John Dowding, Technical Director at Morgan Lloyd, a SIPP administrator which works with BondMason to offer a SIPP-compliant P2P Lending service, explains they are helping customers find better returns. But these non-standard investments such as carbon credits result in very little return and may be outright scams. But more legitimate non-standard asset classes including hedge funds, structured products and P2P Lending – are becoming increasingly popular with SIPP providers for portfolio diversification.
“When it comes to P2P Lending, I would say it comes high up the scale of respectability in terms of the non-standard asset scale, not least because of its endorsement as an acceptable investment for ISAs,” says Dowding.
According to BondMason, the challenge is to adequately assess the investment opportunities available but being classed as non-standard does not automatically mean an investment opportunity should be disregarded.
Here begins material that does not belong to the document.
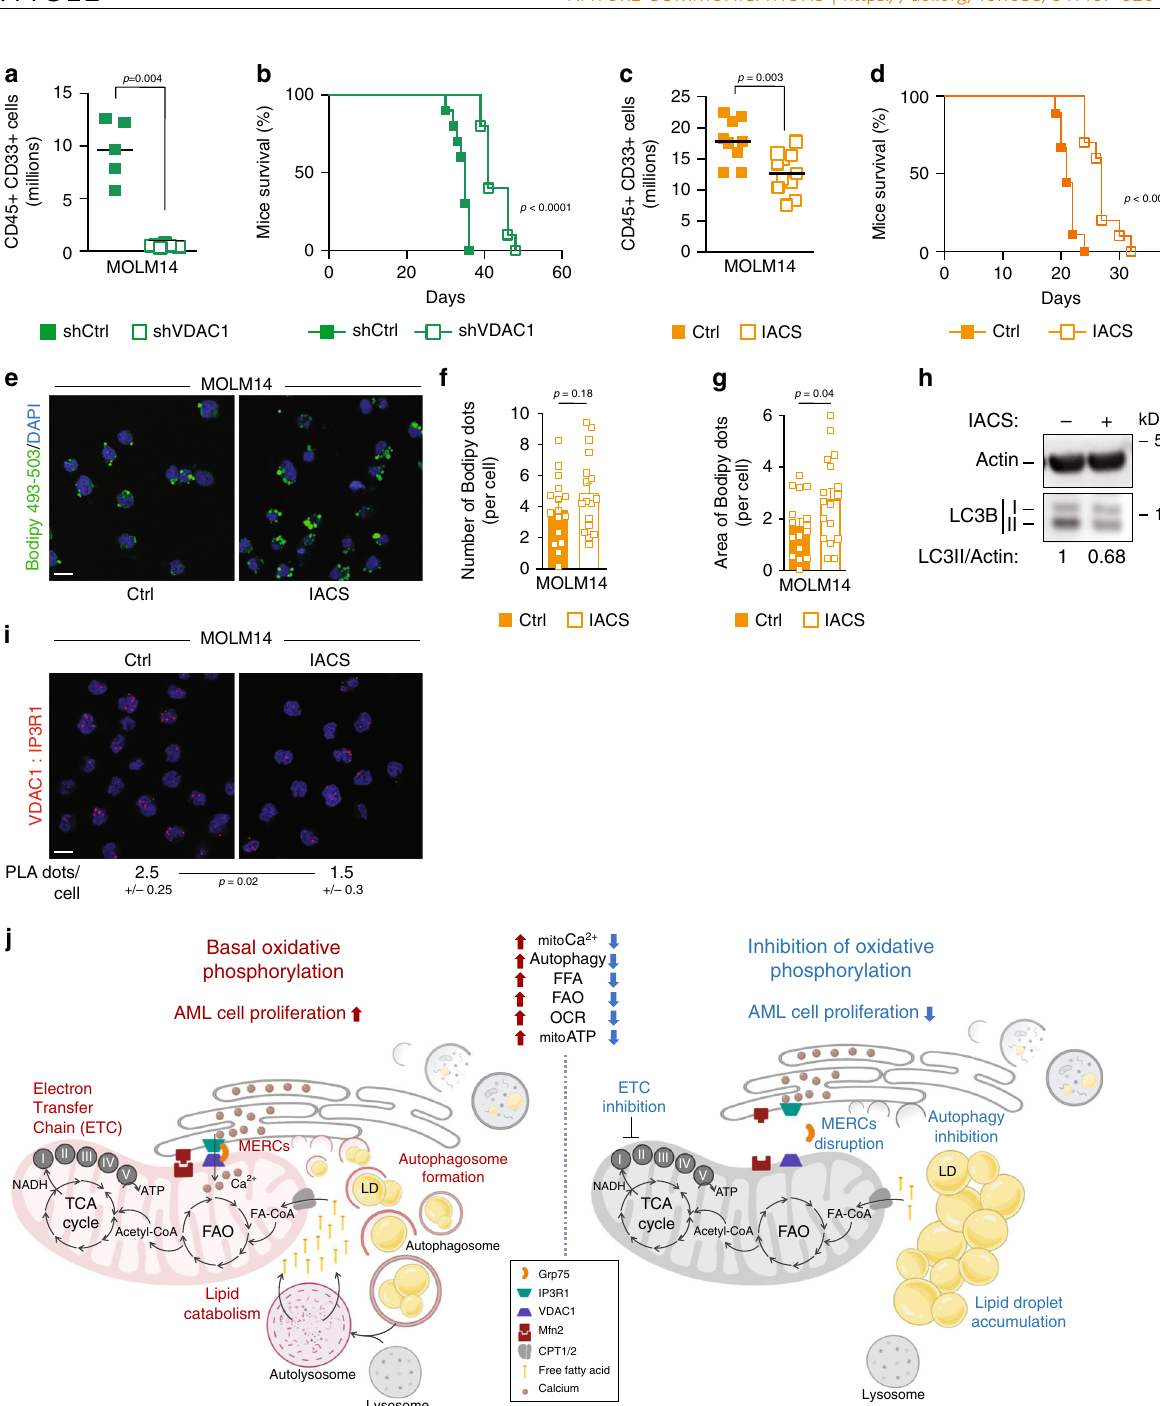
(KH95), from Millipore against actin, rabbit antibody from Abcam against VDAC1 (ab15865), from PROGEN against ADRP (610102), from R&D System against FABP4 (AF3150), from Atlas Antibodies against ACLY (HPA022434), from Novus Biologicals against SREPB1 (NB600-582), from Invitrogen against SREBP2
“When vetting lending partners and P2P Lending platforms, we assess each platform rigorously on its experience and credibility. This is one of our most important principles. We want to see that they understand risk and return, and will be able to provide appropriate loan investment opportunities for our clients, including SIPP investors. To date, we have only approved 33 out of more than 100 platforms that we’ve reviewed”, adds Findlay.